Duplicate every row below word for word, omitting the pictures from your response.

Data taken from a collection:
========

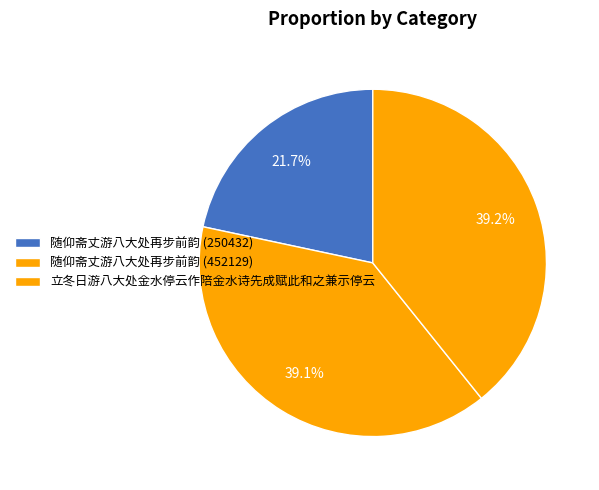

How many segments does this pie chart have?

3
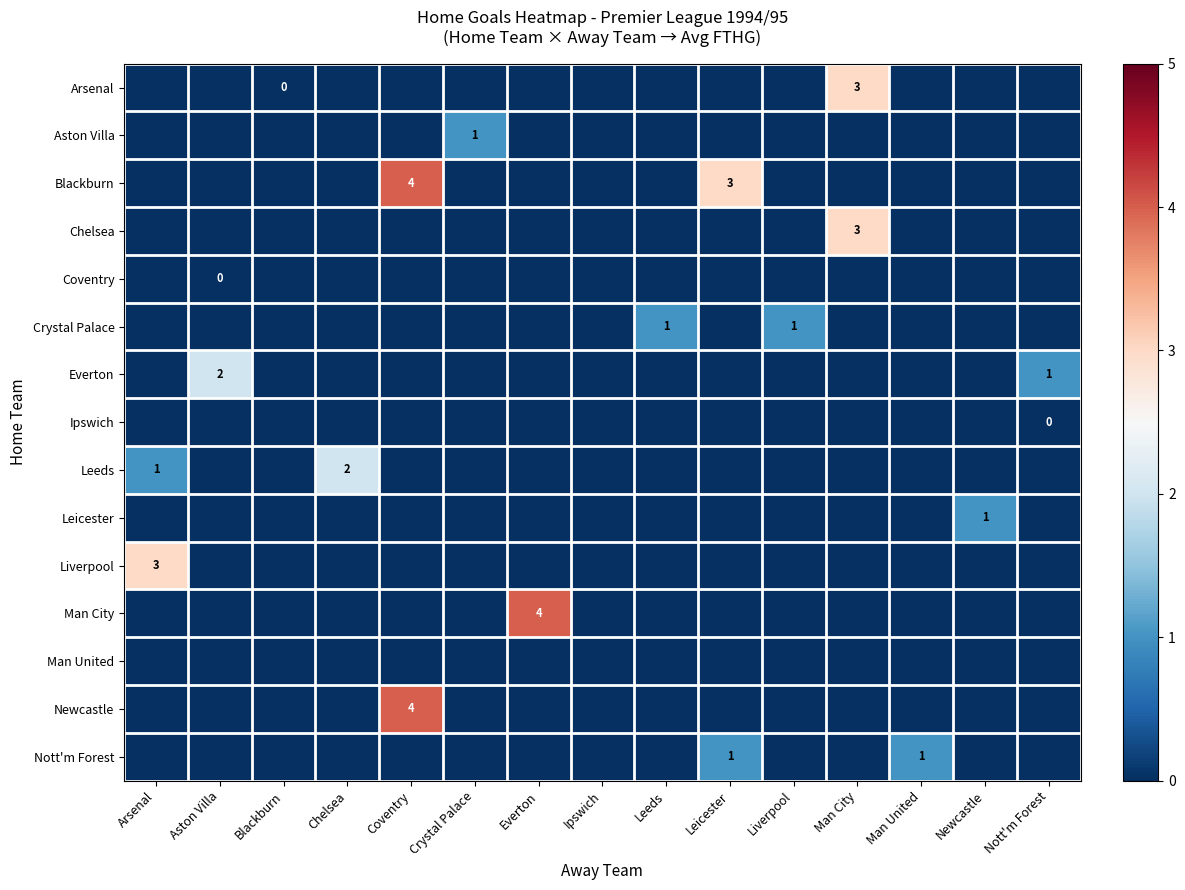

True or false: Nott'm Forest has a value of 1 at Man United.

True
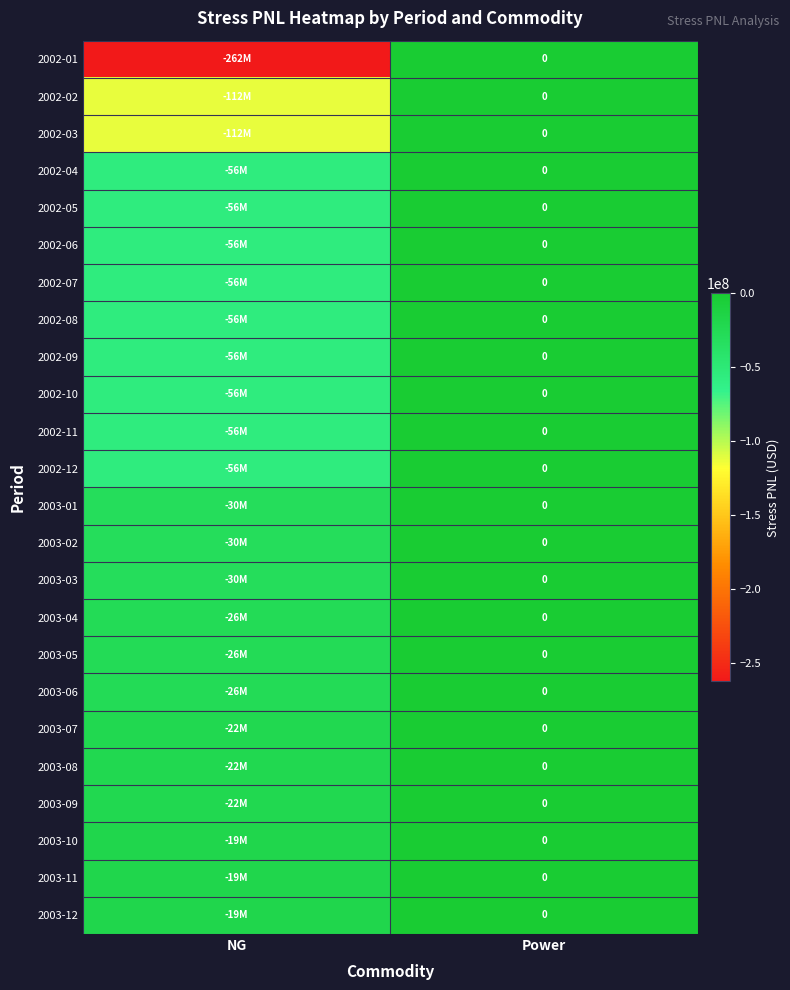

The value of 2002-01 at NG is -262500000. True or false?

True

========

[EXERCISE ANSWER]:
How many segments does this pie chart have?

3

True or false: Nott'm Forest has a value of 1 at Man United.

True

The value of 2002-01 at NG is -262500000. True or false?

True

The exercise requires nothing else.